Comment 5 words: "on a computer" doesn't matter. hurt|help (Score 2) 92
Along with the longer articles mentioned, here's a one sentence summary of the ruling:
Adding the words "on a computer" doesn't change the patentability of a supposed invention.
In Alice, someone basically tried to patent "do escrow on a computer". The court ruled that "do escrow" isn't new or patentable, and adding the words "on a computer" doesn't change anything.
Some in the Slashdot crowd may be tempted to, through wishful thinking, add meaning that the court rejected. The court did NOT rule that having that you can't patent anything that can be done on a computer. They ruled that:
(not patentable) + (on a computer) = (not patentable)
The wording of the opinion also suggests that probably:
(patentable) + (on a computer) = (patentable)
In other words:
X + (on a computer) = X
They said that whether or not it's done on a computer doesn't change the patentability, if the computer part is standard, normal computing processes on a generic computer.

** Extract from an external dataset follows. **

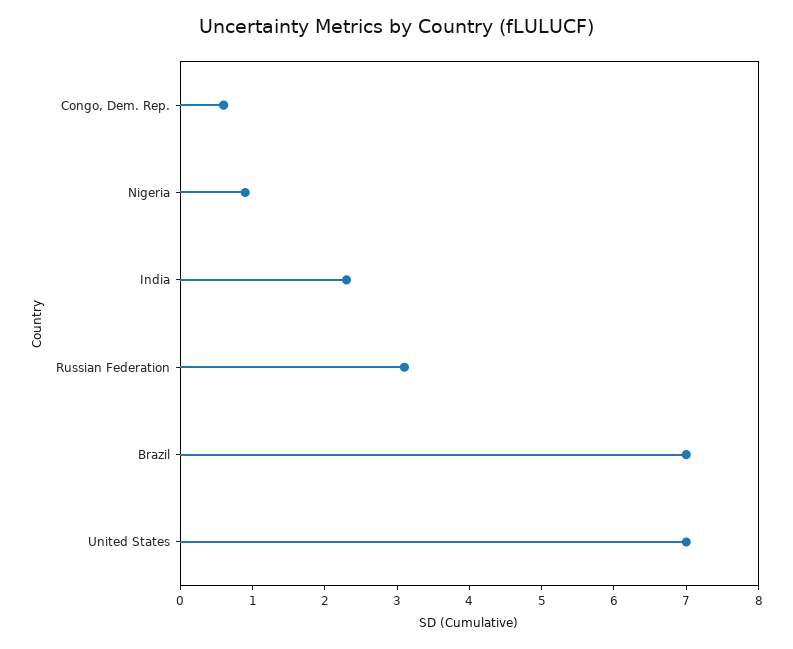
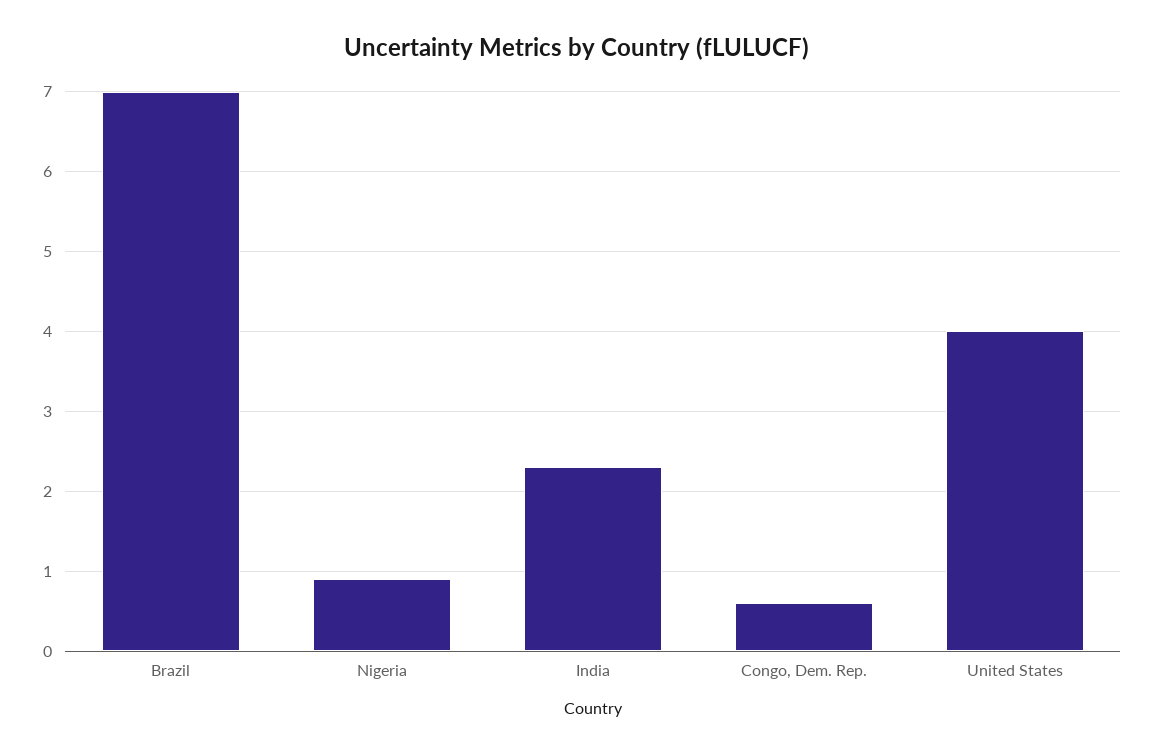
Russian Federation: 3 -> none
United States: 7 -> 4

That implies that a new invention which uses a computer in a new, different, and useful way may very well be patentable. So for example it leaves the door open to the idea that a method of doing calculus on the GPU instead of the CPU might have been patentable a few years ago - that was a new, inventive way of using the computer, different from how computers had been used before. Alice talks specifically about "wholly generic computer implementation" as not adding anything to the application.